That second half is why people pay to watch football matches.
Ipswich fans saw their team sending wave after wave of attack forward, taking risks, putting their bodies on the line, using their heads and pushing for a winner right until the final whistle.
And the crowd responded.
It’s both scary and exciting to imagine the noise had Jon Nolan’s header found the net, had Kayden Jackson converted a one-on-one, had Alan Judge’s free-kick found the top corner with the final kick of the game.
Just imagine if wins could be added to performances such as these.
It’s that hope that keeps fans going.
Lambert’s right to regularly praise a group of supporters he described as ‘unique’ at full-time. The way they have stuck with their team during arguably the worst season in club history must confuse the wider football public.
But, following that Reading result, we have now reached the stage where the debate over ‘who should lift who’ has tipped firmly towards the players.
They certainly fulfilled their side of the bargain this weekend, even if their inability to score more than once in a game (something they have achieved just three times in Lambert’s 24 games in charge and not since New Year’s Day) and keep clean sheets (just twice under Lambert) meant they couldn’t claim three points.
Those are the reasons Ipswich are going down. Those numbers won’t add up to victories, which ever way you spin them and however good the football has been between the boxes.
But you sense Ipswich fans have been at peace with that for some time.

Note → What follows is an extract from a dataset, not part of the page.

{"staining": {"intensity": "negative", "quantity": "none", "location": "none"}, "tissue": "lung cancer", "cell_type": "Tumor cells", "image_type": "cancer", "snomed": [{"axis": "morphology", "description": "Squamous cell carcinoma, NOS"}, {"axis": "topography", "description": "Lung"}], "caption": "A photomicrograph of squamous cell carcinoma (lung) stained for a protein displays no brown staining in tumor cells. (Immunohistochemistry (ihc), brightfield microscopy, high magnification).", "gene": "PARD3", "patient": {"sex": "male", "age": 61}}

They can see the bigger picture and are happy to allow excitement to be at the forefront of their thoughts when thinking about next season, even though there is surely a degree of trepidation at the back of their minds as their team head into the unknown.
Rewind to this time last season, heading into the final international break of the campaign, and Ipswich Town was a bubbling cauldron of uncertainty.
The future of Mick McCarthy was the only question in town, but it was a question that wasn’t ultimately answered for another two weeks, when a statement was released on March 29 ahead of the visit to Birmingham.
Twelve months on, though and Lambert has already committed his future for next season, a plan to build around young players has been openly discussed and captain Luke Chambers’ contract situation has been sorted before reaching ‘saga’ territory.
Sadly, though, another issue sorted early is that the Blues are heading to League One next season.
That can’t be ignored and it remains to be seen whether the Blues’ drop into the third tier proves to be a springboard for revival or a quagmire.
There will be a time when Lambert and his staff are judged purely on results and league position, they are fully aware of that, but that time is not now.
He and his players’ approach to football and the ever-growing relationship with the club’s supporters have made watching the Blues fun again.
Isn’t that what being a football fan is all about?